Friday, December 04, 2009

I Believe... - Rom. 14:23b

From yesterday's reading:

"If you do anything you believe is not right, you are sinning." Rom. 14:23b

Saying I was mightily convicted when I read this this morning would be an understatement. What this says to me is that there is no rationalizing what God may or may not have said/meant when I read it on a page in the Bible. That the Holy Spirit living inside me makes me a "law" unto myself! The sentences directly before the one quoted above read like this: "But if people have doubts about whether they should eat something, they shouldn't eat it. They would be condemned for not acting in faith before God." So it isn't important whether God said eat or don't eat, it is important to obey what you believe; ...and if you don't, you are sinning! This gives me no way to justify taking an action that I believe is "probably OK to God," if I feel in my heart it is wrong. Wow! I just need to stop and think on this a little more, I'm kinda overwhelmed... I mean, I am simply recognizing how often I do this... OK, stop, pray.

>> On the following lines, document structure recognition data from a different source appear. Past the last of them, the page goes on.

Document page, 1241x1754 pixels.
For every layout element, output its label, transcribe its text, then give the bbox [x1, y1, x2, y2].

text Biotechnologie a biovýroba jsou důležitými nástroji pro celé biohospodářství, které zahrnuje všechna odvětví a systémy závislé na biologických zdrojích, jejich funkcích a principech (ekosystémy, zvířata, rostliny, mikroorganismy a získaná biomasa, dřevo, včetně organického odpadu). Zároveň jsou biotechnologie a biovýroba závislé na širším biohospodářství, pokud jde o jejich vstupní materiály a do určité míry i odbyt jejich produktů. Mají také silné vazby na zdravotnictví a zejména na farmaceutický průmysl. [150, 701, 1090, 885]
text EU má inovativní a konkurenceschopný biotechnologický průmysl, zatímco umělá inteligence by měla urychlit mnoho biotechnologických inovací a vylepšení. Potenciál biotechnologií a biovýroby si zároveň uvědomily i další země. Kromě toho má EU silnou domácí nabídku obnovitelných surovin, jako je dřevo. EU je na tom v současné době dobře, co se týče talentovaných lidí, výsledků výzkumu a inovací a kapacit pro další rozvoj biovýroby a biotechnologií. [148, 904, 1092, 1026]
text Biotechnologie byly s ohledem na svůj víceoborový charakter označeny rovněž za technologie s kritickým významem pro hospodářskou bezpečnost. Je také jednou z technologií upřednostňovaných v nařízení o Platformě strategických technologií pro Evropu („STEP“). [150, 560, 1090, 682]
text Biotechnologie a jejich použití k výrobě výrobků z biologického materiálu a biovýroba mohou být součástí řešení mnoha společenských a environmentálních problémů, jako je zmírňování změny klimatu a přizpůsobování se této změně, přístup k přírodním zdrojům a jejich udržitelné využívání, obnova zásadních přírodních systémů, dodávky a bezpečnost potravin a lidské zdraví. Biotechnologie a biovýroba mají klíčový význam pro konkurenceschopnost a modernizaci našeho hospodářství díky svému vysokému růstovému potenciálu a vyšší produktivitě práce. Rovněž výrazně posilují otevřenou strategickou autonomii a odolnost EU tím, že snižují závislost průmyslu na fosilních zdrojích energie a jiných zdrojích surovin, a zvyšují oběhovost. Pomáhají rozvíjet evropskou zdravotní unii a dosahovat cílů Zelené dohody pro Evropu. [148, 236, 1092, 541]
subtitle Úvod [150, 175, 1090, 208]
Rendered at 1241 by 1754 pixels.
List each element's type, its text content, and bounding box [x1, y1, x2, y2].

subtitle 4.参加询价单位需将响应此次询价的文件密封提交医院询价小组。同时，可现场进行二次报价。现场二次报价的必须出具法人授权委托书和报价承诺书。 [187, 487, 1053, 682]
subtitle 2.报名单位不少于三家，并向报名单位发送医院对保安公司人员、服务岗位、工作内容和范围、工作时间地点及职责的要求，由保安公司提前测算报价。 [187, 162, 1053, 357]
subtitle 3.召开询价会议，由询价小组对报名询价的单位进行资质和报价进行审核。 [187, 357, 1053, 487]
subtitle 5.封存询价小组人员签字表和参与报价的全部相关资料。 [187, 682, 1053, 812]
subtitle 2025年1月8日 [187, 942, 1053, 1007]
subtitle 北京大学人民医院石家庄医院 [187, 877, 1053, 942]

Dear God, help me to know how to live this revelation. It just seems SO big! Why does this feel new? Was I rationalizing THAT much? Please forgive me. Turn this from being overwhelmed by a new challenge, to being excited by how alive and relevant your Holy Spirit living inside me is. Thank you God that you are new every morning!

Today's reading: Rom. 14-16

3 Comments:

At 4:38 PM, Anonymous Maik Bagby said...

Mike

Paul told his friends in Corinth (ch 8) "And you are sinning against Christ when you sin against other Christians* by encouraging them to do something they believe is wrong."
It was ok to eat meat offered to idols, but if someone thought it was wrong (even thought it is alright) then that is sinful to encourage them to go against their conscience and do what you think and know to be right. I guess that is why they call it a personal relationship...

 
At 11:23 AM, Blogger m.remedios said...

Yeah, I knew that verse but thought what i was feeling was somewhat different; but the more I think about it, it really isn't. I guess what hit me is the amount of rationalization I allow myself to do, and actually think is ok (cloaked as an intellectual exercise w/god)--if I am rationalizing, obviously I am trying to convince myself that something is ok that my heart is telling me is not--to the extent that I buy in, I am sinning.